Task description
Restate all entries word for word, minus pictures.

(Saved entries)
-.-.-
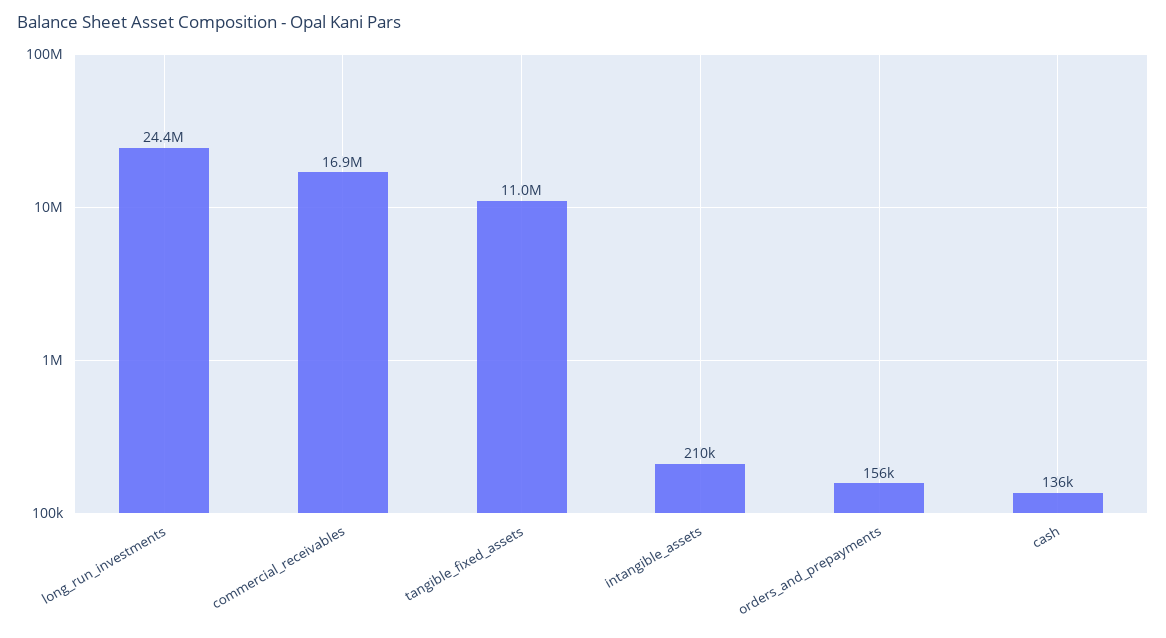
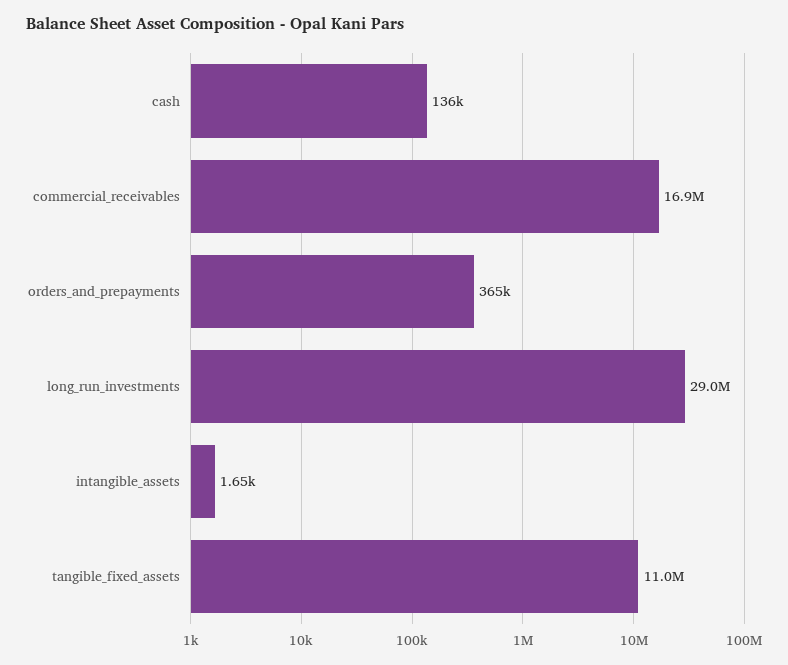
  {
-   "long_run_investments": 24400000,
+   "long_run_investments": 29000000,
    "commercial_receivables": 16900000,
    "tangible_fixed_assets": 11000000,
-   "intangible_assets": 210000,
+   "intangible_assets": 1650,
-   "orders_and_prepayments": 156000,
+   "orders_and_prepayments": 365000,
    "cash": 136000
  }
-.-.-
Task answer
  {
-   "long_run_investments": 24400000,
+   "long_run_investments": 29000000,
    "commercial_receivables": 16900000,
    "tangible_fixed_assets": 11000000,
-   "intangible_assets": 210000,
+   "intangible_assets": 1650,
-   "orders_and_prepayments": 156000,
+   "orders_and_prepayments": 365000,
    "cash": 136000
  }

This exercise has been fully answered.